We hanging on to the Superbonus, Europe thinks super-malus

by time news

Man will return to the moon by 2024, promette Elon Musk. If he went there tonight, he would find a group of Italian politicians scrambling over the 110% building Superbonus. Just someone stunned by the absence of gravity could block the government’s work on a similar measure, however well thought out and poorly applied, given that it has clashed with the millions of micro and macro abuses that decorate Italian buildings. From shopping mall closures over the weekend to a single hour of curfew more or less, the majority appear to be very focused on the here and now.

The government had to postpone the Council of Ministers twice (it will take place after 9.30 pm) because each faction tries to wave its flag on the PNRR, while Draghi tries to explain to Brussels a draft in which the details on the most important reforms are still missing. including that of justice and public administration. Reforms to be approved – by means of decrees – immediately after the presentation of the plan.

Down on Earth, but outside the national borders, the others (not) are watching. L’Economist, complete with a dark vignette, the title is “The Draghi delusion” the weekly column on Europe. Be careful not to slip on the false friend: i deluded they are not the deluded, but the deluded, those who consider SuperMario capable of revolutionizing what has been paralyzed for too long. Praising the skills of the former central banker, the English weekly outlines an unflattering Italian and European political context: if Draghi succeeds in the enterprise, it will mean that only a technician can tame the unmanageable Italians; if it fails, it will prove that no one is capable of doing it.

Also there Frankfurter Allgemeine Zeitung dedicates an article to the Prime Minister, and again plays on the combination of disappointment / illusion, this time generated by Giuseppe Conte, who “made the Recovery Fund appear as an inexhaustible cornucopia that would have guaranteed the long-cherished wishes of voters and clientele” , while Draghi “does not want only to distribute money, but to make a strict selection on the projects that really bring new economic growth (…) which is the only way to avoid doubts about the sustainability of Italian public finances”.

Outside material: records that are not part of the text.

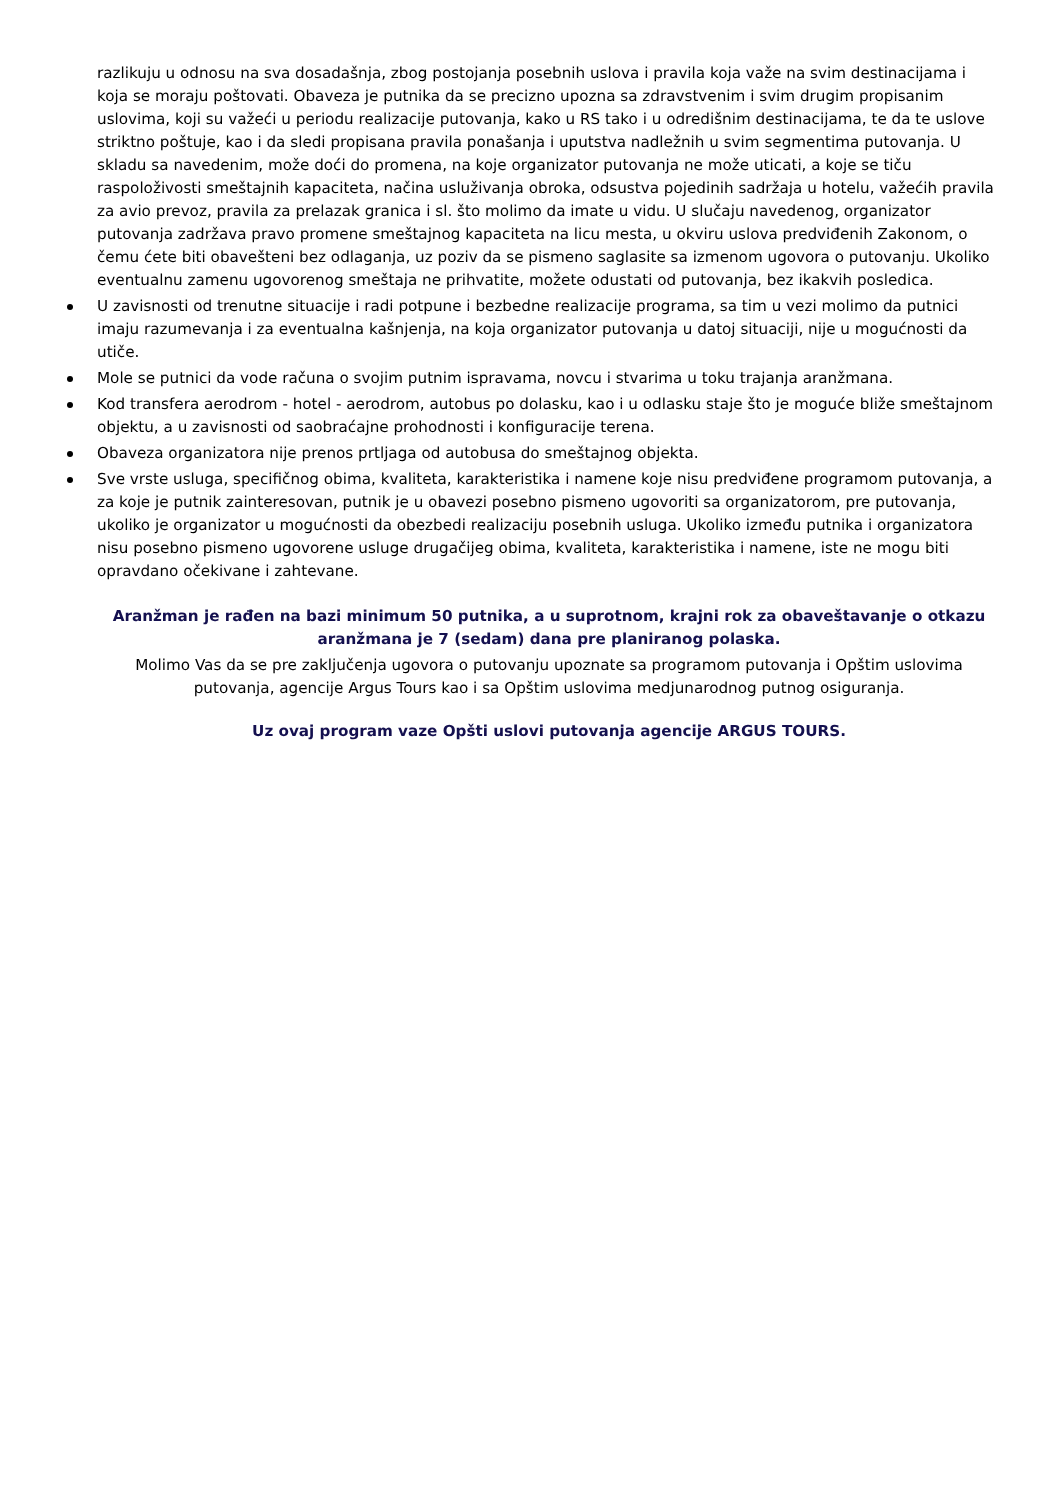razlikuju u odnosu na sva dosadašnja, zbog postojanja posebnih uslova i pravila koja važe na svim destinacijama i koja se moraju poštovati. Obaveza je putnika da se precizno upozna sa zdravstvenim i svim drugim propisanim uslovima, koji su važeći u periodu realizacije putovanja, kako u RS tako i u odredišnim destinacijama, te da te uslove striktno poštuje, kao i da sledi propisana pravila ponašanja i uputstva nadležnih u svim segmentima putovanja. U skladu sa navedenim, može doći do promena, na koje organizator putovanja ne može uticati, a koje se tiču raspoloživosti smeštajnih kapaciteta, načina usluživanja obroka, odsustva pojedinih sadržaja u hotelu, važećih pravila za avio prevoz, pravila za prelazak granica i sl. što molimo da imate u vidu. U slučaju navedenog, organizator putovanja zadržava pravo promene smeštajnog kapaciteta na licu mesta, u okviru uslova predviđenih Zakonom, o čemu ćete biti obavešteni bez odlaganja, uz poziv da se pismeno saglasite sa izmenom ugovora o putovanju. Ukoliko eventualnu zamenu ugovorenog smeštaja ne prihvatite, možete odustati od putovanja, bez ikakvih posledica.
U zavisnosti od trenutne situacije i radi potpune i bezbedne realizacije programa, sa tim u vezi molimo da putnici imaju razumevanja i za eventualna kašnjenja, na koja organizator putovanja u datoj situaciji, nije u mogućnosti da utiče.
Mole se putnici da vode računa o svojim putnim ispravama, novcu i stvarima u toku trajanja aranžmana.
Kod transfera aerodrom - hotel - aerodrom, autobus po dolasku, kao i u odlasku staje što je moguće bliže smeštajnom objektu, a u zavisnosti od saobraćajne prohodnosti i konfiguracije terena.
Obaveza organizatora nije prenos prtljaga od autobusa do smeštajnog objekta.
Sve vrste usluga, specifičnog obima, kvaliteta, karakteristika i namene koje nisu predviđene programom putovanja, a za koje je putnik zainteresovan, putnik je u obavezi posebno pismeno ugovoriti sa organizatorom, pre putovanja, ukoliko je organizator u mogućnosti da obezbedi realizaciju posebnih usluga. Ukoliko između putnika i organizatora nisu posebno pismeno ugovorene usluge drugačijeg obima, kvaliteta, karakteristika i namene, iste ne mogu biti opravdano očekivane i zahtevane.
Aranžman je rađen na bazi minimum 50 putnika, a u suprotnom, krajni rok za obaveštavanje o otkazu aranžmana je 7 (sedam) dana pre planiranog polaska.
Molimo Vas da se pre zaključenja ugovora o putovanju upoznate sa programom putovanja i Opštim uslovima putovanja, agencije Argus Tours kao i sa Opštim uslovima medjunarodnog putnog osiguranja.
Uz ovaj program vaze Opšti uslovi putovanja agencije ARGUS TOURS.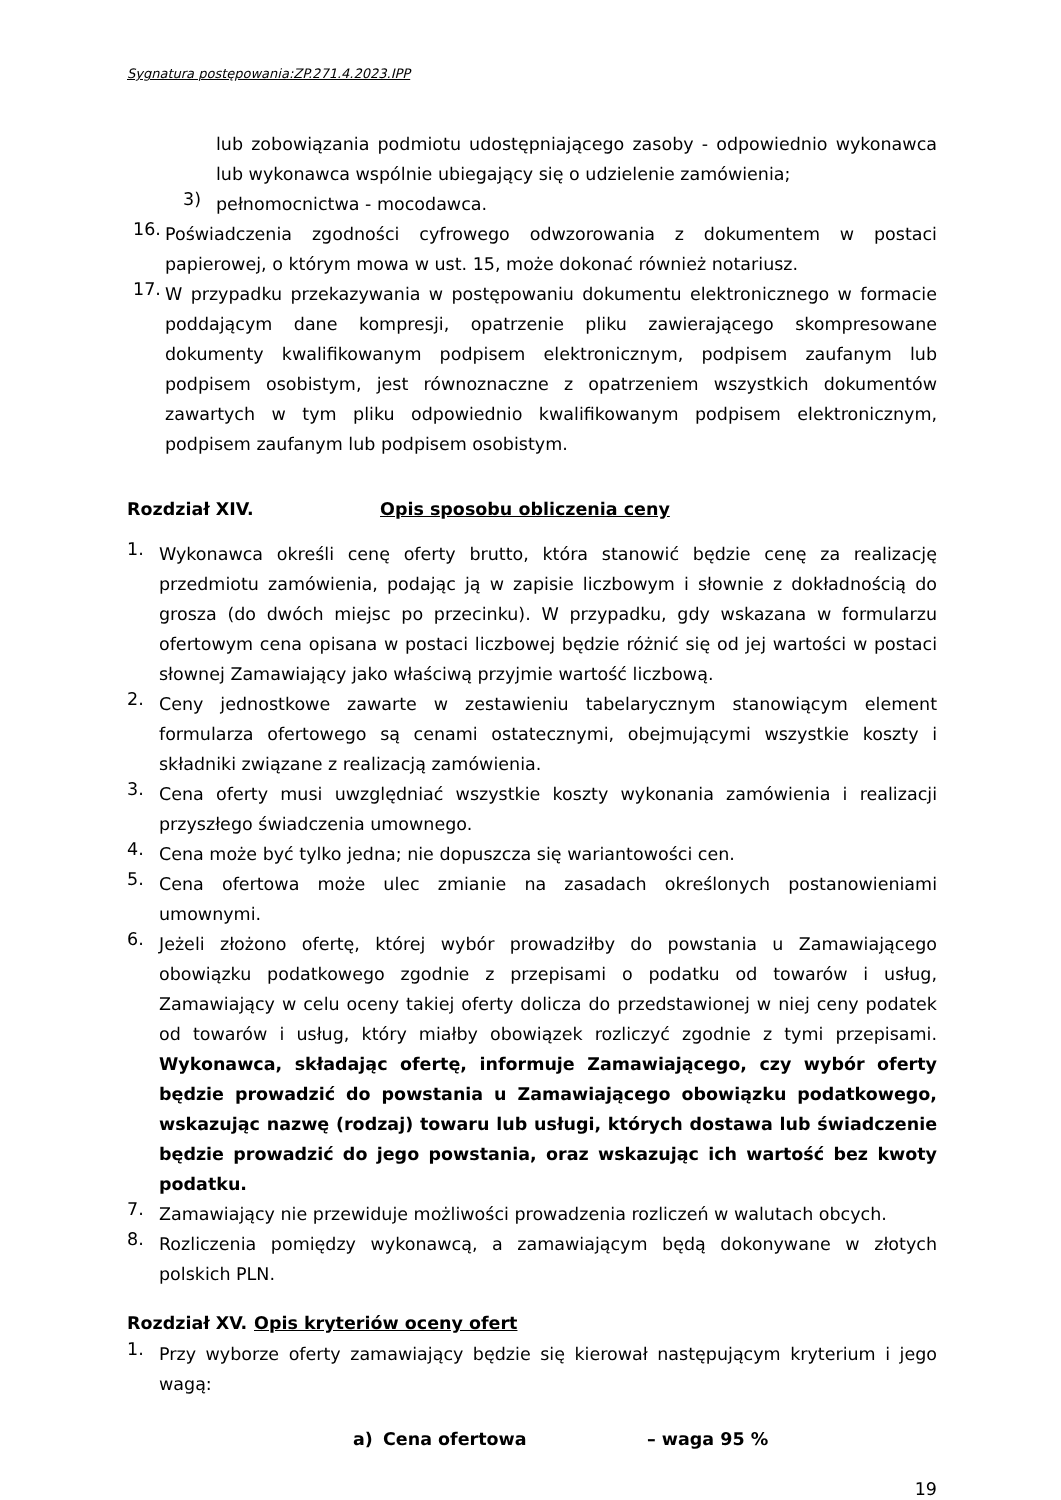Sygnatura postępowania:ZP.271.4.2023.IPP
lub zobowiązania podmiotu udostępniającego zasoby - odpowiednio wykonawca lub wykonawca wspólnie ubiegający się o udzielenie zamówienia;
3) pełnomocnictwa - mocodawca.
16. Poświadczenia zgodności cyfrowego odwzorowania z dokumentem w postaci papierowej, o którym mowa w ust. 15, może dokonać również notariusz.
17. W przypadku przekazywania w postępowaniu dokumentu elektronicznego w formacie poddającym dane kompresji, opatrzenie pliku zawierającego skompresowane dokumenty kwalifikowanym podpisem elektronicznym, podpisem zaufanym lub podpisem osobistym, jest równoznaczne z opatrzeniem wszystkich dokumentów zawartych w tym pliku odpowiednio kwalifikowanym podpisem elektronicznym, podpisem zaufanym lub podpisem osobistym.
Rozdział XIV. Opis sposobu obliczenia ceny
1. Wykonawca określi cenę oferty brutto, która stanowić będzie cenę za realizację przedmiotu zamówienia, podając ją w zapisie liczbowym i słownie z dokładnością do grosza (do dwóch miejsc po przecinku). W przypadku, gdy wskazana w formularzu ofertowym cena opisana w postaci liczbowej będzie różnić się od jej wartości w postaci słownej Zamawiający jako właściwą przyjmie wartość liczbową.
2. Ceny jednostkowe zawarte w zestawieniu tabelarycznym stanowiącym element formularza ofertowego są cenami ostatecznymi, obejmującymi wszystkie koszty i składniki związane z realizacją zamówienia.
3. Cena oferty musi uwzględniać wszystkie koszty wykonania zamówienia i realizacji przyszłego świadczenia umownego.
4. Cena może być tylko jedna; nie dopuszcza się wariantowości cen.
5. Cena ofertowa może ulec zmianie na zasadach określonych postanowieniami umownymi.
6. Jeżeli złożono ofertę, której wybór prowadziłby do powstania u Zamawiającego obowiązku podatkowego zgodnie z przepisami o podatku od towarów i usług, Zamawiający w celu oceny takiej oferty dolicza do przedstawionej w niej ceny podatek od towarów i usług, który miałby obowiązek rozliczyć zgodnie z tymi przepisami. Wykonawca, składając ofertę, informuje Zamawiającego, czy wybór oferty będzie prowadzić do powstania u Zamawiającego obowiązku podatkowego, wskazując nazwę (rodzaj) towaru lub usługi, których dostawa lub świadczenie będzie prowadzić do jego powstania, oraz wskazując ich wartość bez kwoty podatku.
7. Zamawiający nie przewiduje możliwości prowadzenia rozliczeń w walutach obcych.
8. Rozliczenia pomiędzy wykonawcą, a zamawiającym będą dokonywane w złotych polskich PLN.
Rozdział XV. Opis kryteriów oceny ofert
1. Przy wyborze oferty zamawiający będzie się kierował następującym kryterium i jego wagą:
a) Cena ofertowa – waga 95 %
19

Both editorials, widely read in international circles, do not look to the next weekend, but to the next decade. Will Draghi’s reform drive be maintained by whoever comes next? Will the economic forecasts be respected? For the Does, Conte had overestimated growth in 2021, and the current government risks underestimating the social spending linked to the end of the layoff freeze, and the weight of possible defaults on state-guaranteed loans (which alone are worth 215 billion).

We just have to hope that Musk hurries to bring the man back to the moon, so we can bring our political class back to this planet.